Sólo hay un taxi. Le hablo en inglés al tipo que dormita y le digo la dirección donde tenemos que llegar. No dice más que "ok" y abre el baúl. Metemos las mochilas y nos tiramos de cabeza al asiento de atrás. Da la impresión de que somos los únicos seres vivos en ese planeta en el que todo es blanco. No hablamos, porque aunque lo único que hay son calles desiertas, cada uno mira con ojos azorados a través de su respectiva ventanilla como si estuviéramos frente a una enorme pecera poblada de seres fabulosos. En el primer semáforo en rojo, el auto se detiene; el chofer espera con parsimonia hasta que la luz se pone en verde. Supongo que cuando lleguemos al centro de la ciudad habrá algo abierto, pero me equivoco. Desembocamos en una calle angosta que bordea un arroyo flanqueado por árboles enormes. De los árboles cuelgan ristras de lucecitas blancas que se enredan entre las ramas peladas. Los carteles de las calles tienen nombres que parecen trabalenguas: kungsgatan, strandbodgatan, bangårdsgatan. "Gatan" debe significar "calle", deduzco.
Detrás de los árboles asoma una iglesia altísima de ladrillos rojos.
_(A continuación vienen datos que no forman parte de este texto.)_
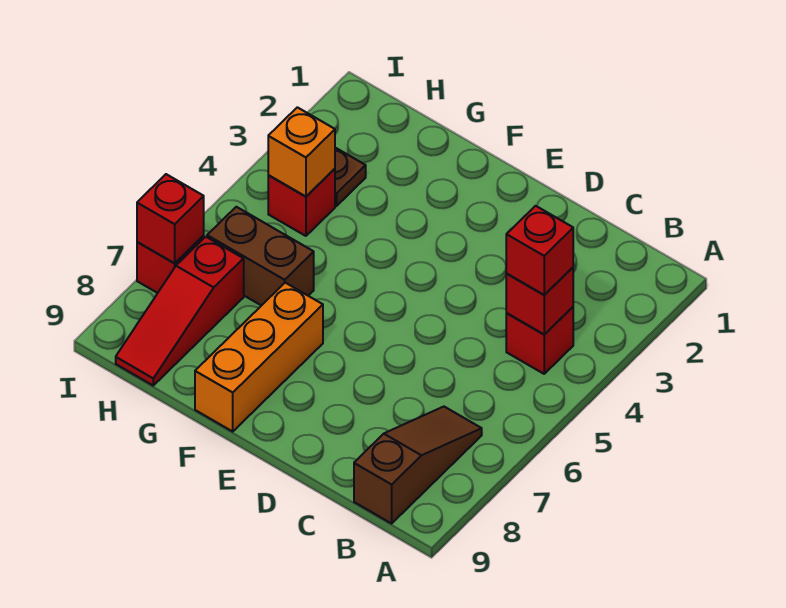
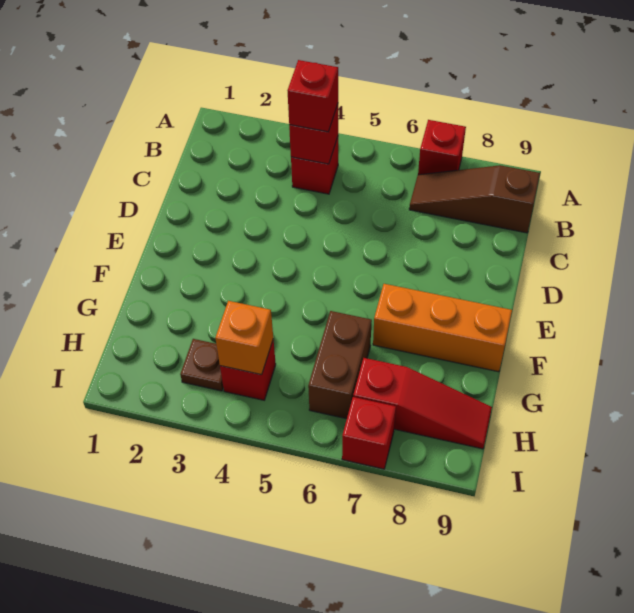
red 1x1 brick [137,174,204,263] -> red 1x1 brick moved to [418,120,466,175]

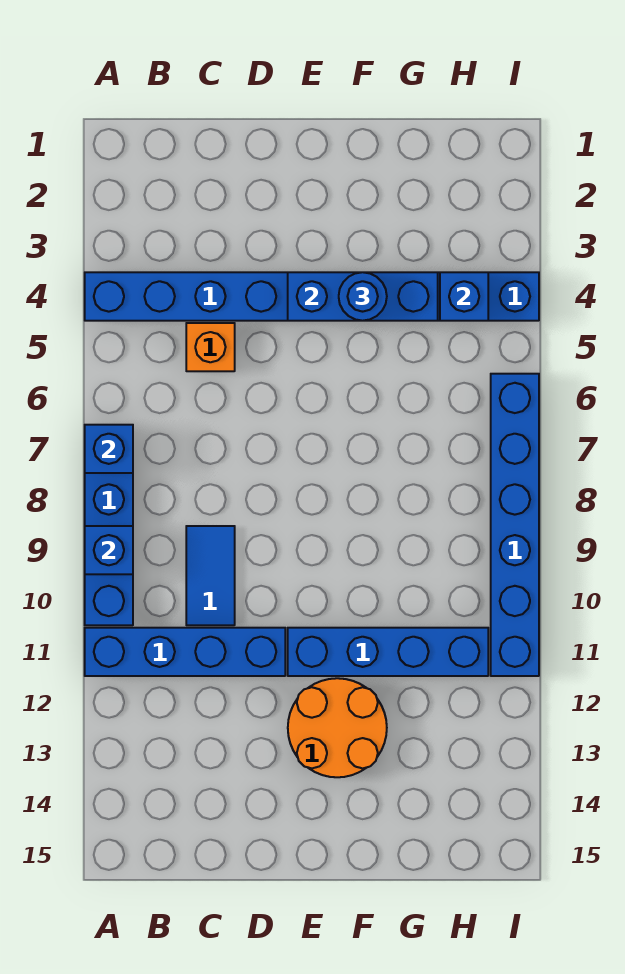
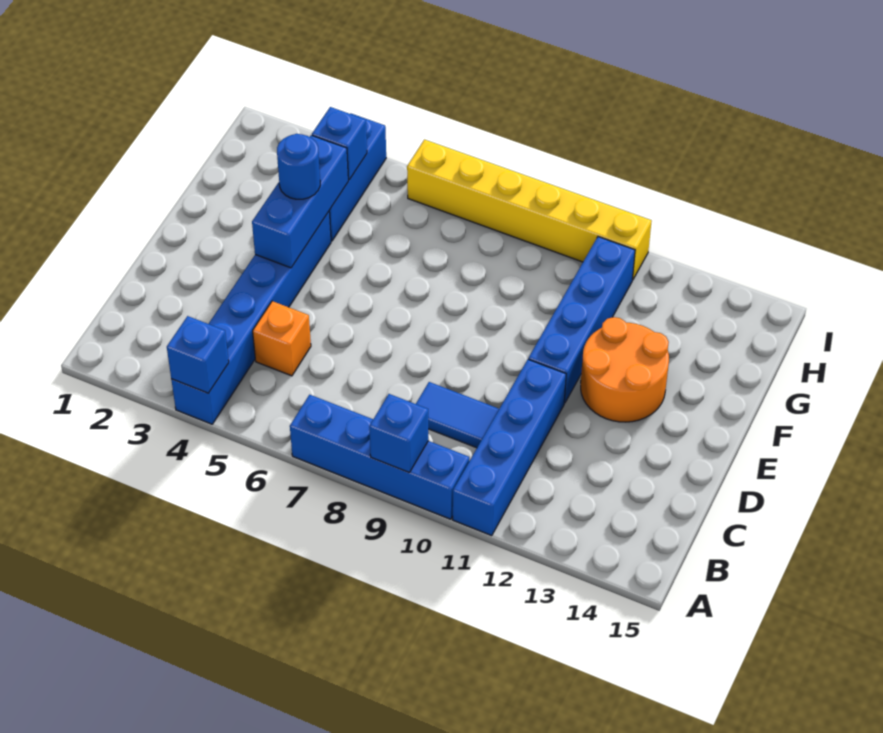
blue 1x1 brick [85,425,133,473] -> blue 1x1 brick moved to [167,316,229,393]
blue 1x6 brick [491,374,539,676] -> yellow 1x6 brick [407,140,652,280]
Remontamos una cuesta. Yo sigo leyendo los nombres de las calles y me resulta imposible imaginar que esos trabalenguas impronunciables terminaran convirtiéndose en nombres cargados de significados queridos. Planeamos quedarnos un año en esa ciudad de postal navideña, y es imposible que sepa ahora que en ese bar frente al que el taxi pasa como si nada, el Flustret, que ahora está cerrado y me parece una jaula, vamos a emborracharnos con Álvaro, un boliviano que me va a dar una mano de oro para conseguir trabajo; tampoco puedo imaginarme, ni remotamente, que en ese otro bar, el Redrum, vamos a ver los partidos del mundial con Alex, un catalán que voy a conocer en el curso de sueco para inmigrantes y que dejó atrás el descontrol de Barcelona para encontrarse con su chica en esta ciudad de cuento; tampoco tengo manera de saber ahora, mientras el taxi cruza el puentecito de piedra, que en esa casa cuadrada, pintada de naranja, funciona el Luna, un Centro Cultural latino que dirige Sonia, la esposa de Álvaro, también boliviana, que se exilió en la época de Banzer: en ese Centro Cultural voy a dar talleres de escritura creativa a un querido grupo de chilenos, colombianos, bolivianos y uruguayos; y mucho menos puedo imaginarme que en una piecita al fondo, van alojarnos cuando nos quedemos sin casa; allá, donde hay una curva que sube hasta el puente, funciona radio Latinamerika donde voy a tener una sección en el programa de Ricardo en la que leeré cuentos latinoamericanos (por estas lecturas, en la comunidad latina van a bautizarme como "el cuentero"); en ese pub, el Fredmans, voy a trabajar un tiempo en la puerta, cobrando la entrada, el dueño se llamará Pute, un sueco coloradote que tiene la carne del cuello quemada y viste trajes a rayas colorinches y brillosos que cambia cada noche; enfrente están las oficinas del diario que voy a repartir por las madrugadas, cuando llegue el verano; allá vivirán James y María; Sara, nuestra querida tía postiza, en aquel edificio; Kerstin y Alex en el otro, Hernán y Anakaren, Cristián y Karina, Vana, Henrik... Y si en ese momento alguien me hubiera dicho algo de todo esto no le hubiera creído una palabra. Pero mejor así. Mejor no haber sabido nada. Mejor estar medio temblando y no de frío. Mejor estar entre entusiasmado y aturdido en esa noche en que para mí esa ciudad es sólo nieve. Pura incertidumbre. Ciudad hoja en blanco.